Why is social media so awkward to archive?
It fights you in predictable ways, and knowing them saves frustration.
| Challenge | Why it happens | Beginner workaround |
|---|---|---|
| Infinite scroll | Content loads as you scroll | Use a browser-based crawler that scrolls |
| Login walls | Platforms gate content | Capture only what is public, when you can |
| JavaScript rendering | Markup builds in the browser | Use Browsertrix/Conifer, not plain wget |
| Markup churn | Platforms redesign often | Re-test captures; expect breakage |
| API restrictions | Reduced research access | Fall back to web capture |
Key Takeaways
- A social media record is content plus context — author, timestamp, thread, counts and URL.
- Capture both the rendered page (WARC) and the structured data (JSON) where you can.
- Browsertrix and Conifer handle dynamic, JavaScript-heavy pages that plain downloaders cannot.
- Stamp every capture with a fixity checksum and note the date, tool, version and source URL.
- Respect copyright, platform terms and data-protection law; minimise personal data and keep a takedown policy.
- Expect breakage from infinite scroll, login walls and markup changes, and re-check your captures.
Frequently Asked Questions
What is a social media record?
It is the archivable content and context of a post or account: the text, images and video, plus the metadata around it — author, timestamp, likes, replies and the URL. The context is part of the record, not an extra.
Should I capture social media as web pages or as data?
Both have a place. A WARC web capture preserves how a post looked; an API or JSON export preserves the structured data behind it. For a robust record, capture the rendered page and keep any structured export alongside it.
Which tools archive social media for beginners?

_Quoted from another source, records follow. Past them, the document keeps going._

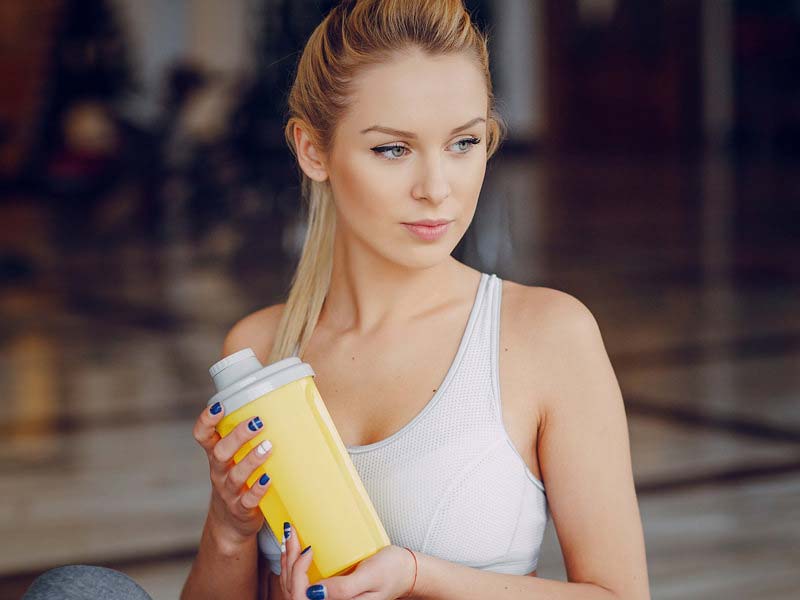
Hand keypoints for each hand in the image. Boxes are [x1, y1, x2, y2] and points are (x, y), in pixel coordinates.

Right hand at [192, 402, 272, 545]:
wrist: (231, 522)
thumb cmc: (240, 479)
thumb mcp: (237, 458)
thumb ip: (251, 438)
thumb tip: (288, 407)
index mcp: (216, 455)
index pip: (203, 435)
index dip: (206, 421)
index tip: (219, 406)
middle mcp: (219, 471)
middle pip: (220, 452)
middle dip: (238, 436)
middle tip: (257, 422)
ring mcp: (228, 491)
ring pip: (235, 475)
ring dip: (251, 460)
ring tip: (268, 447)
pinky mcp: (241, 509)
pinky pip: (247, 500)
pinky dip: (257, 490)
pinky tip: (268, 479)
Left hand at [281, 531, 414, 599]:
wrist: (406, 572)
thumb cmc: (392, 573)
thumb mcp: (371, 577)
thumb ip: (344, 589)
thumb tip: (314, 592)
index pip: (302, 596)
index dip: (298, 572)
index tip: (308, 549)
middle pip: (294, 591)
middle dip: (289, 561)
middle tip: (291, 533)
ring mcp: (328, 599)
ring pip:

Browsertrix and Conifer capture the rendered page into WARC files; the Wayback Machine's Save Page Now is the quickest one-off. For structured data, platform exports or research APIs give you JSON, though access has tightened in recent years.
Is it legal and ethical to archive someone's posts?
Public posts can usually be captured, but copyright, platform terms of service and data-protection law (such as GDPR for living individuals) still apply. Document your basis, minimise personal data, and have a takedown policy.
How do I prove a captured post is authentic?
Capture into WARC, which records the HTTP exchange, and generate a fixity checksum immediately. Note the capture date, the tool and version, and the original URL so the record is verifiable later.
Why is social media so hard to archive?
Pages are dynamic and JavaScript-heavy, content scrolls infinitely, login walls block crawlers, and platforms change their markup and restrict APIs often — so captures break and need checking.